What is being asked. The stretch wanted below opens at the line containing "menangani sumur bor. Tapi semua itu" and closes at the line containing "unik. Di beberapa wilayah, air tanah dangkal". Please return it exactly, with no other lines.

━━━━━━━━━━━━━━━━━━━━

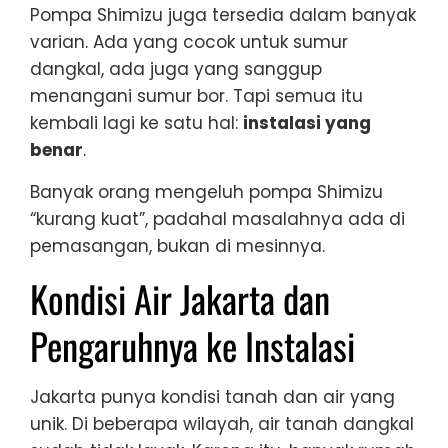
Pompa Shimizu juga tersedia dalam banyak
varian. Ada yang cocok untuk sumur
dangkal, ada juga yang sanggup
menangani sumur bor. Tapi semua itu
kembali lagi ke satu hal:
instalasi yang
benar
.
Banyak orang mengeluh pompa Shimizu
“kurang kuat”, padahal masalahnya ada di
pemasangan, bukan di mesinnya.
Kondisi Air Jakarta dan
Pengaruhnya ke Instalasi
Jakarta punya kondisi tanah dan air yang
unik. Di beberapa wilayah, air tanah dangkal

━━━━━━━━━━━━━━━━━━━━

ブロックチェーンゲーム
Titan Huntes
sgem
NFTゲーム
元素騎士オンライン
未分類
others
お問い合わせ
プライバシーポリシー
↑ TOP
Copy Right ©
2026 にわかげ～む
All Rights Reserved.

━━━━━━━━━━━━━━━━━━━━

Exercise result.
menangani sumur bor. Tapi semua itu
kembali lagi ke satu hal:
instalasi yang
benar
.
Banyak orang mengeluh pompa Shimizu
“kurang kuat”, padahal masalahnya ada di
pemasangan, bukan di mesinnya.
Kondisi Air Jakarta dan
Pengaruhnya ke Instalasi
Jakarta punya kondisi tanah dan air yang
unik. Di beberapa wilayah, air tanah dangkal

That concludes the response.